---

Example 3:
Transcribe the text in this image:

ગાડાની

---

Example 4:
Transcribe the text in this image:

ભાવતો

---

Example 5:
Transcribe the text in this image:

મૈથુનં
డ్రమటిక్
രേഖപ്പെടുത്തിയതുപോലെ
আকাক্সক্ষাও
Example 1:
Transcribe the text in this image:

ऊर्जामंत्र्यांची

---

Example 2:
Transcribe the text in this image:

▶ Given problem
Render all of the material above as a JSON list of strings, with one string per line and blank lines omitted.

▶ Exercise answer
[
  "---",
  "Example 3:",
  "Transcribe the text in this image:",
  "ગાડાની",
  "---",
  "Example 4:",
  "Transcribe the text in this image:",
  "ભાવતો",
  "---",
  "Example 5:",
  "Transcribe the text in this image:",
  "મૈથુનં",
  "డ్రమటిక్",
  "രേഖപ്പെടുത്തിയതുപോലെ",
  "আকাক্সক্ষাও",
  "Example 1:",
  "Transcribe the text in this image:",
  "ऊर्जामंत्र्यांची",
  "---",
  "Example 2:",
  "Transcribe the text in this image:"
]